Change argument storage for compatibility with Python 3.6.

Review Request #9518 — Created Jan. 22, 2018 and submitted — Latest diff uploaded

Information

kgb
master
ce9d18b...

Reviewers

kgb

The function call opcodes in Python 3.5 and earlier contained a
parameter indicating how many positional and keyword arguments were
being passed to the function. KGB 1.0 made use of this to determine what
specific positional and keyword parameters to pass on to the original or
fake function for a spy.

Python 3.6 removed this information from the opcodes, instead depending
more on the data provided on the stack before the call. The parameter
contained the total count of arguments (positional and keyword) for most
of its function call opcodes, but one didn't even include that.
Unfortunately, we don't have access to the data passed on the stack, and
parsing the bytecode to get it is far too complex and slow.

To solve this, and provide Python 3.6 support, we no longer try to
replicate the original function call exactly. Instead, we pass all
positional and keyword arguments defined on the funtction.
Realistically, this should be fine, because under the hood Python will
pass the function all positional and keyword arguments anyway
(positional is required, and defaults are injected into the keyword
arguments dictionary and then passed to the function).
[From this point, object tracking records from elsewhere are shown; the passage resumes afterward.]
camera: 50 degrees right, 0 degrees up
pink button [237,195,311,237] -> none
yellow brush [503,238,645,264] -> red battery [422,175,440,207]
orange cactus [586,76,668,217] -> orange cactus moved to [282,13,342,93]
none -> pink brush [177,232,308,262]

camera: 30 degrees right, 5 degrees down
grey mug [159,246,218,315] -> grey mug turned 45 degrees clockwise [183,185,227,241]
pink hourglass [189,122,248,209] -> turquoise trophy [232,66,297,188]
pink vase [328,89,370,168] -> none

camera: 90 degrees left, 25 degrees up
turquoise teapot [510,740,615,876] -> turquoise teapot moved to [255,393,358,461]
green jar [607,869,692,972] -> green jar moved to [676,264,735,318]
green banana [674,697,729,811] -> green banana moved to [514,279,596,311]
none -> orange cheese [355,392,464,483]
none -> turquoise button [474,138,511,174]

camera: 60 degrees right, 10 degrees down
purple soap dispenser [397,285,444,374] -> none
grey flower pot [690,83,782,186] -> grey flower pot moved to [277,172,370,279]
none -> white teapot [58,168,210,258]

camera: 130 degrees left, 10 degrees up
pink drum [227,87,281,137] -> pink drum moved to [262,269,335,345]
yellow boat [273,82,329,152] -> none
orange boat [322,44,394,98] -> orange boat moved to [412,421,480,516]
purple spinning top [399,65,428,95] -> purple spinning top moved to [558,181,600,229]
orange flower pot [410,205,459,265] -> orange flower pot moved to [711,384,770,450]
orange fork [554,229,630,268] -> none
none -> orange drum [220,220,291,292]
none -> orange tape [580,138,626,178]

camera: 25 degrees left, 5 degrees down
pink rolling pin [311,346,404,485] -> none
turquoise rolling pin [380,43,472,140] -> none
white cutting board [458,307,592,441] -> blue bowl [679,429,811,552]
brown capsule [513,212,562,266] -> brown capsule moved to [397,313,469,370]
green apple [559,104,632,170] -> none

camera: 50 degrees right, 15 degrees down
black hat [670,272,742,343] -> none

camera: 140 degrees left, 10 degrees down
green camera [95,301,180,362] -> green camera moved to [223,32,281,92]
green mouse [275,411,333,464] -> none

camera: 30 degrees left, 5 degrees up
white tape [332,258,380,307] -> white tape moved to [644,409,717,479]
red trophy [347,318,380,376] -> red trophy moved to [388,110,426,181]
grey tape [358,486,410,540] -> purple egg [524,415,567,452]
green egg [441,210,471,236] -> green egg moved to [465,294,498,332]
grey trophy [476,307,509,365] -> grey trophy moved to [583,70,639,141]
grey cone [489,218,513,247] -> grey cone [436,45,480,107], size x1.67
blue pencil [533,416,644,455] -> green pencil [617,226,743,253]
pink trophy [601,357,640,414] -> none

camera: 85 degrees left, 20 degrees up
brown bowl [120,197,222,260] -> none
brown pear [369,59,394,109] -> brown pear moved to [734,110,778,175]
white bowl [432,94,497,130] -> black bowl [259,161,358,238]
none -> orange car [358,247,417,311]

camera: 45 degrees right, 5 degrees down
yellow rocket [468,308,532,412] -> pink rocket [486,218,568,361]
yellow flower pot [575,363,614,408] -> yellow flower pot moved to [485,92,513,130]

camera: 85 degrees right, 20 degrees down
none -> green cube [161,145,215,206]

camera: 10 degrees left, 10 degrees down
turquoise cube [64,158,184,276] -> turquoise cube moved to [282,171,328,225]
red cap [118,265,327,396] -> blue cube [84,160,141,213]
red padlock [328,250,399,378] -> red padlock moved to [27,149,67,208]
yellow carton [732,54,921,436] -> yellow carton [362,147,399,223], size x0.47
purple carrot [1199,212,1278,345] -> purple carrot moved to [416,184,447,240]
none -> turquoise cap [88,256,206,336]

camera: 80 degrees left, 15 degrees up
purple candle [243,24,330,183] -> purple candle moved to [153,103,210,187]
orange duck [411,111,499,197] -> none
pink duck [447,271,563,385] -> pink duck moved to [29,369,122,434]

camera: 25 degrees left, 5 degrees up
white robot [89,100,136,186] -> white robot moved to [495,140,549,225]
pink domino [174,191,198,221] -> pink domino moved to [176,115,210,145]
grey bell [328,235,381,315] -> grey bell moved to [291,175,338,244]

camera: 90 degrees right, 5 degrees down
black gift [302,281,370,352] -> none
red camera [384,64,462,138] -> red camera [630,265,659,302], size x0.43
This does change some behavior, however. Prior to this, if a positional
value was passed to a keyword argument, or a positional argument was
specified as a keyword argument, consumers could check for this, since
the exact way the parameters were passed would be stored. Now, that's
not the case. No matter how you pass a parameter, it will go in the list
of positional arguments or keyword arguments based on the signature of
the function.

In a way, this is better, because callers are more likely to change
than function signatures, so by testing against the function signature,
tests can be more stable.

Unfortunately, this had to remove the pretty awesome bytecode inspection
and nested exec() that we had before, but in the end that's probably
for the best.

Unit tests pass on Python 2.7, 3.4, 3.5, and 3.6.